- _WORK REQUIRED_: An exact copy is needed of the lines in the entries below from the line with "OpenWorkouts 0.1: 28 -> 19" up to and including the line with "id=3 (AL) amt=74965 rate=0.35: 0.06 -> 0.05", and of nothing else. Leave the pictures out.

- _DATA IN THIS EXERCISE_:
=== Begin Enclosure ===

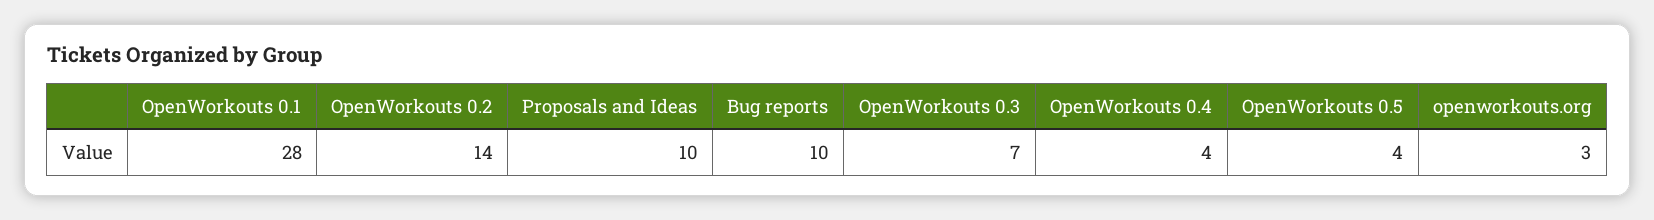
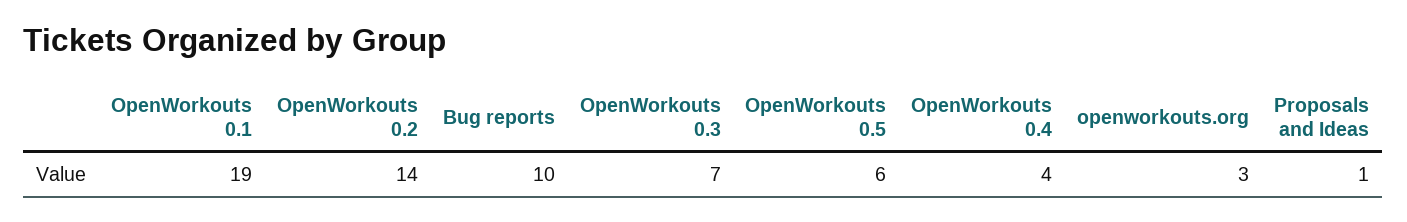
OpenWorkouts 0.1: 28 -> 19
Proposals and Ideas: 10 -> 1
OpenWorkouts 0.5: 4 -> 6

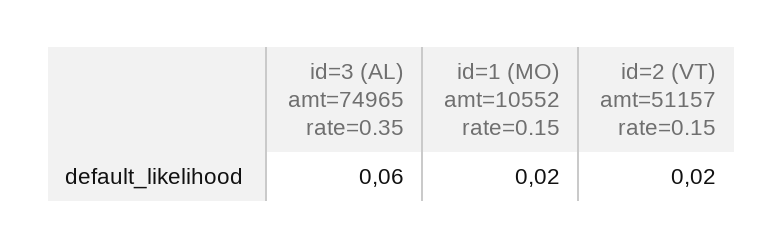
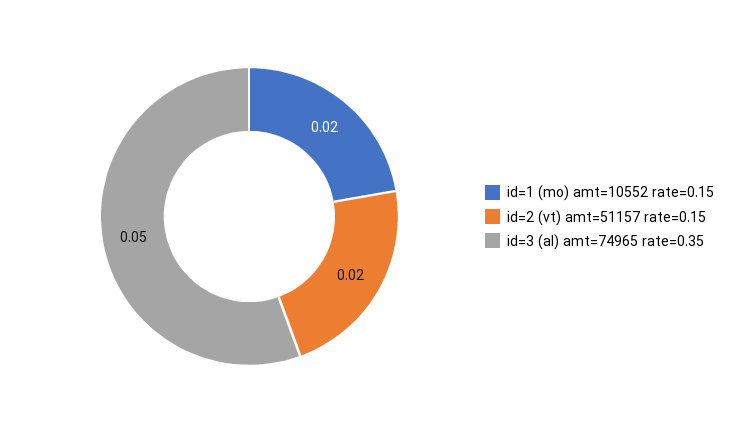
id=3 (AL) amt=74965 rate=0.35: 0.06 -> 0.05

=== End Enclosure ===
=== Begin Enclosure ===

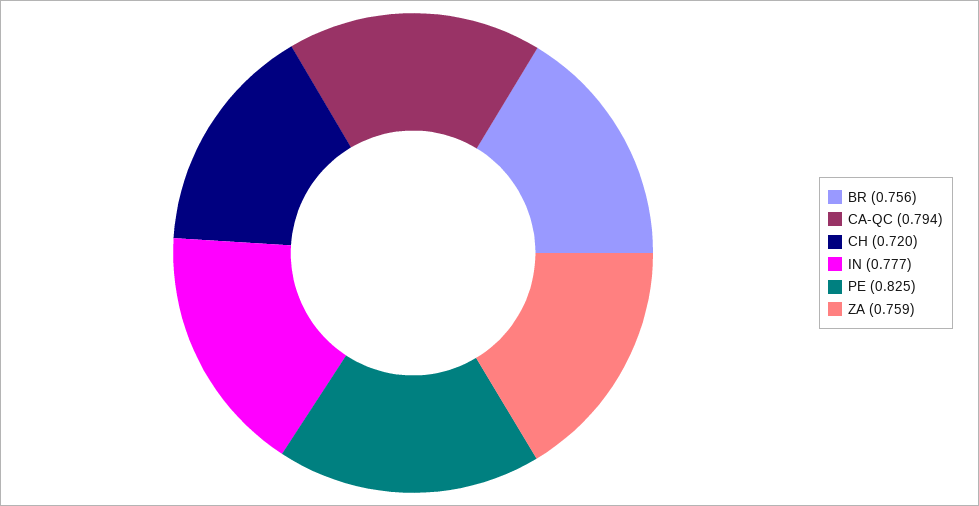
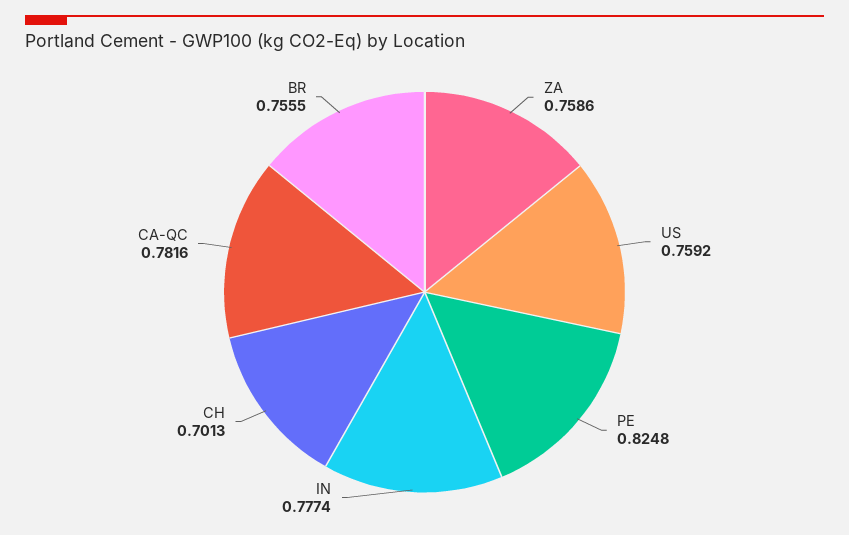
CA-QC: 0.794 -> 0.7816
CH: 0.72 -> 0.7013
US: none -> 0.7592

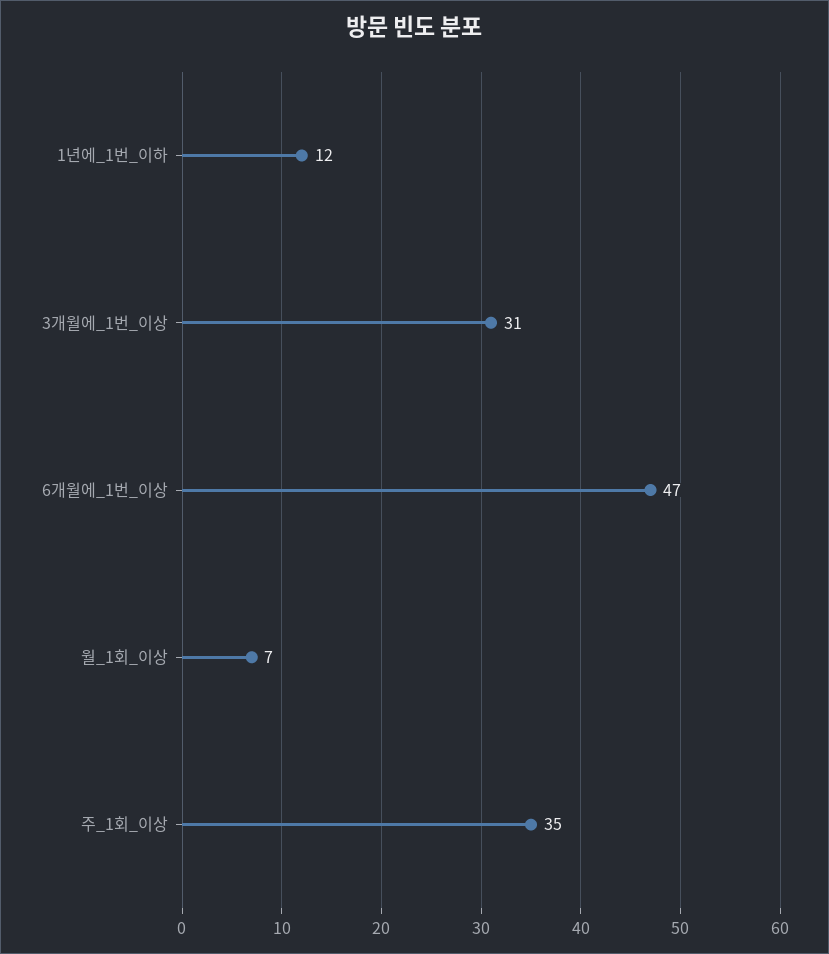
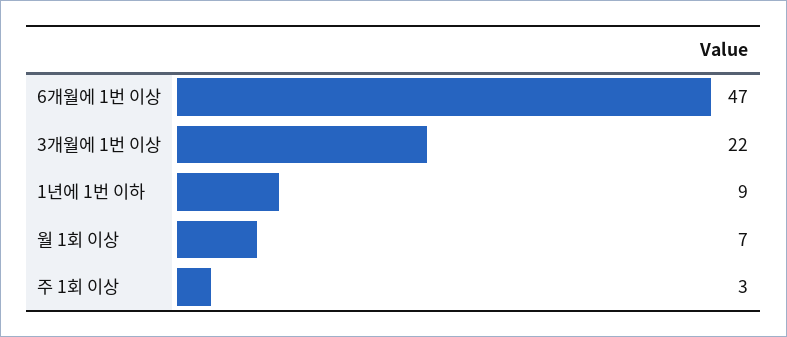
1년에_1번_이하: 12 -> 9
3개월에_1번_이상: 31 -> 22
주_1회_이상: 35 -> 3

=== End Enclosure ===
=== Begin Enclosure ===

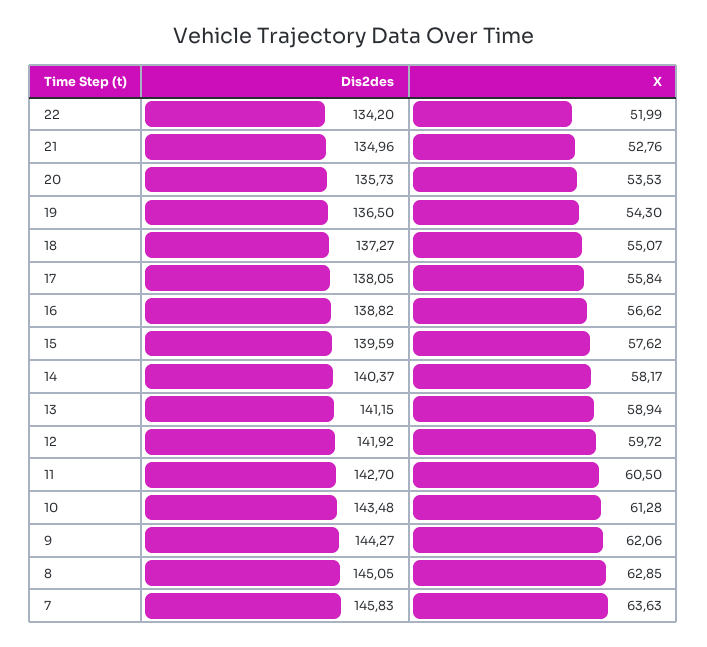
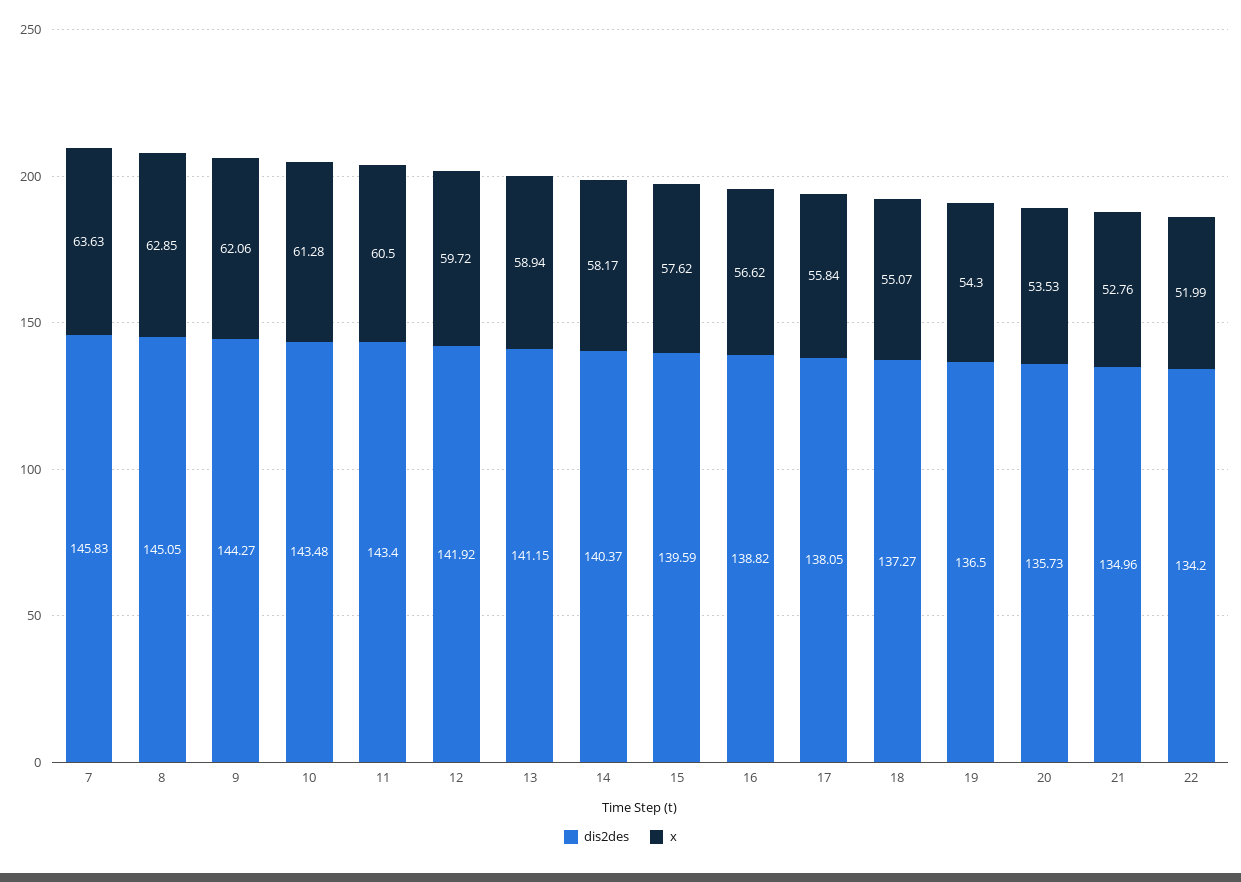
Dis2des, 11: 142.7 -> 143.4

=== End Enclosure ===

- _RESULT OF THE TASK_:
OpenWorkouts 0.1: 28 -> 19
Proposals and Ideas: 10 -> 1
OpenWorkouts 0.5: 4 -> 6

id=3 (AL) amt=74965 rate=0.35: 0.06 -> 0.05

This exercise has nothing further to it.